**Task details:** Locate every line in the material below that has the word "return". Copy each of those lines.

**Available data:**
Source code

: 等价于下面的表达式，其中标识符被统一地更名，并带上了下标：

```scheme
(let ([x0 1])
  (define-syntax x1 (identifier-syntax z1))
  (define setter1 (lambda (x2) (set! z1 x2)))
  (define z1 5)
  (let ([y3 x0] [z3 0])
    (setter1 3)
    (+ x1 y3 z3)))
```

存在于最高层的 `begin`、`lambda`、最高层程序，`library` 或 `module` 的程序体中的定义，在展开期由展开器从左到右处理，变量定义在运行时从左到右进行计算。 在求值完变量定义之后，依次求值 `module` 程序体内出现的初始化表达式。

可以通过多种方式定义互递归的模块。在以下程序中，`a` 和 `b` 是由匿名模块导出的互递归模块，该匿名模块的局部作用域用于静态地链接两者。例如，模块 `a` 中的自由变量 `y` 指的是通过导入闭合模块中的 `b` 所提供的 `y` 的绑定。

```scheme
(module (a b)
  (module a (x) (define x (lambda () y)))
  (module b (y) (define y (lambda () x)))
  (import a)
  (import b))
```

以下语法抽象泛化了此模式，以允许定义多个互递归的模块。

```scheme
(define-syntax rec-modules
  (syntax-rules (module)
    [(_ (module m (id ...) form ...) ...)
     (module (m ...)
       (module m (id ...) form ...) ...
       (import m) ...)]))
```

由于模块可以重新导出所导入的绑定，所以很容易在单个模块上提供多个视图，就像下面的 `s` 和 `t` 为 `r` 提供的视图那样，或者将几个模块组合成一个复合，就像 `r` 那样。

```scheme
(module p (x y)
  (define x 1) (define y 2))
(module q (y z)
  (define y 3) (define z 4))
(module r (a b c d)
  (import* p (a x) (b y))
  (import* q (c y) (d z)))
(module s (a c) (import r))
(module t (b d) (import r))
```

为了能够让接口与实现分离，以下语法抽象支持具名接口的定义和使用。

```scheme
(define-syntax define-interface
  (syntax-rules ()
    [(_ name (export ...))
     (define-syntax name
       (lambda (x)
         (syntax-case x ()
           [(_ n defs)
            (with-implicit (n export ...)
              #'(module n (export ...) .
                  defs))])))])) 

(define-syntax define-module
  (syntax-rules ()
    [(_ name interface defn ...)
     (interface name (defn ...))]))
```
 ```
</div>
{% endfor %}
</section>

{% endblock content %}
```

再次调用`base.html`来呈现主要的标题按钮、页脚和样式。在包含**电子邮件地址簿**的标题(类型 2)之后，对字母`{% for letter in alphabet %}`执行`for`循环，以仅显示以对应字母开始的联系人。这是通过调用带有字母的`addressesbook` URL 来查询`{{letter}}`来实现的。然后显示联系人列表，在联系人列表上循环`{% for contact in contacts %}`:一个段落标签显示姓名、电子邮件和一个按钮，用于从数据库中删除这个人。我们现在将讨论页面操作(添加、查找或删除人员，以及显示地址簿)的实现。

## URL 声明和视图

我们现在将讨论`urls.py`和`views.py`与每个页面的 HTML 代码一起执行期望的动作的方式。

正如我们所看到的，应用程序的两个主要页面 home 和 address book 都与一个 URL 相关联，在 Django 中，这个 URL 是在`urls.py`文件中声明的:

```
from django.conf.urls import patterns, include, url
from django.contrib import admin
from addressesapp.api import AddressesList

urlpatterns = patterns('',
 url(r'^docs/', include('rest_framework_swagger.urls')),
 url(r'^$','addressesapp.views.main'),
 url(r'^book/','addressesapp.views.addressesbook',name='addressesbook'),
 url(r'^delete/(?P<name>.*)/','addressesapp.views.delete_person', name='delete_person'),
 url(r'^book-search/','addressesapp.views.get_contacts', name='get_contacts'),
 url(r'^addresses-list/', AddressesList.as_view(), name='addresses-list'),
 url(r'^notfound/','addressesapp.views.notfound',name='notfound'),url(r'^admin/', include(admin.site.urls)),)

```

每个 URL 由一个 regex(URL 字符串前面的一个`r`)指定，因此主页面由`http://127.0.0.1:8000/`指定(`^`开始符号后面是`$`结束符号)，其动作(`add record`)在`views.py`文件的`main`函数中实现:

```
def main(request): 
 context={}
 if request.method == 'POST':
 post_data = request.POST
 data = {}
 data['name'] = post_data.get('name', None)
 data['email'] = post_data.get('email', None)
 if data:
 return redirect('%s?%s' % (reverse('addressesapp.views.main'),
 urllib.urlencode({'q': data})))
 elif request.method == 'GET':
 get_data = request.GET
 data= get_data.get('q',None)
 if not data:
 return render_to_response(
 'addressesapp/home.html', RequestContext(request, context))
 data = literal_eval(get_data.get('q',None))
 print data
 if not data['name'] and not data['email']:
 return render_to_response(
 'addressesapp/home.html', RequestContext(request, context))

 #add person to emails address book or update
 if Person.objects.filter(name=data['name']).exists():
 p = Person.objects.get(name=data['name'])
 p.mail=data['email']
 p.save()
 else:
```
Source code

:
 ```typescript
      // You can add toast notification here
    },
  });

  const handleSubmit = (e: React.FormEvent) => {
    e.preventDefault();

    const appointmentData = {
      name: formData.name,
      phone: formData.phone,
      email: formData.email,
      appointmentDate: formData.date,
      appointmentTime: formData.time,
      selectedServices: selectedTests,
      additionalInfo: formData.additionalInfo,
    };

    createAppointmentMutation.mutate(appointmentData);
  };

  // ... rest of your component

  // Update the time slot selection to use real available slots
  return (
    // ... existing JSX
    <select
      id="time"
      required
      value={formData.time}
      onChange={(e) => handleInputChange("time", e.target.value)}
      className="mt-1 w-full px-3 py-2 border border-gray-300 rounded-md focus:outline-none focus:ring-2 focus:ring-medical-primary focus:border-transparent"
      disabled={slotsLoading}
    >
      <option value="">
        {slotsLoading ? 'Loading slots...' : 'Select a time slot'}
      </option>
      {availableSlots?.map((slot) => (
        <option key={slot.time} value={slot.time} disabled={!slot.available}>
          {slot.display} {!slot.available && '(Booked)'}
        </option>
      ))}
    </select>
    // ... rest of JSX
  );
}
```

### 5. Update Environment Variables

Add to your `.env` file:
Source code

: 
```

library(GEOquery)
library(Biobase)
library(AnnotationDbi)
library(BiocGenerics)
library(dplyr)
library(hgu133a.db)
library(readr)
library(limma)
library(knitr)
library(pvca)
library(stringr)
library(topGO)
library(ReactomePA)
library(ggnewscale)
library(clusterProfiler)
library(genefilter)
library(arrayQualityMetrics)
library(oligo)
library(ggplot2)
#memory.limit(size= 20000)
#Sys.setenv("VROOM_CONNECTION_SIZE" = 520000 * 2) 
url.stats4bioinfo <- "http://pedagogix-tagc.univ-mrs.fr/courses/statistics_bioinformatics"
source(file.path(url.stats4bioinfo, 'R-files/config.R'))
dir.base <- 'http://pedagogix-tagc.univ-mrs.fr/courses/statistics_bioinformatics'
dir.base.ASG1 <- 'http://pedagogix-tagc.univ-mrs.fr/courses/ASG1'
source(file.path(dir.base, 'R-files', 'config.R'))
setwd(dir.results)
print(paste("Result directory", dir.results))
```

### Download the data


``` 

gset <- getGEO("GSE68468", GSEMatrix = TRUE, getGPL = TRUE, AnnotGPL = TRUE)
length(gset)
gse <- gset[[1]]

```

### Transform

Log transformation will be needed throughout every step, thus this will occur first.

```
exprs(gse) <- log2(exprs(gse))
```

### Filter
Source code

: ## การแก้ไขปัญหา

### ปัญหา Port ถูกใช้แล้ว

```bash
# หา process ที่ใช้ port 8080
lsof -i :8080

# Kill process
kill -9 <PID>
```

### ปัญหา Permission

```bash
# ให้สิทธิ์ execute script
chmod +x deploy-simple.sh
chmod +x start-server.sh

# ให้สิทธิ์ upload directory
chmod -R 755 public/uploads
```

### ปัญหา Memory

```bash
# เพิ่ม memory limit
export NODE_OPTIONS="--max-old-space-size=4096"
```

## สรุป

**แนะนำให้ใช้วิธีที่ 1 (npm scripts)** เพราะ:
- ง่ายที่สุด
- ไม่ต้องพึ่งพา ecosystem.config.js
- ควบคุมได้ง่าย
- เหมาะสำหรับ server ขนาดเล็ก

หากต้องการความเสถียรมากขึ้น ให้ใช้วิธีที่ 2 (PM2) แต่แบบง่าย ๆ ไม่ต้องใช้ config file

**Answer below:**
 return redirect('%s?%s' % (reverse('addressesapp.views.main'),
 return render_to_response(
 return render_to_response(
  return (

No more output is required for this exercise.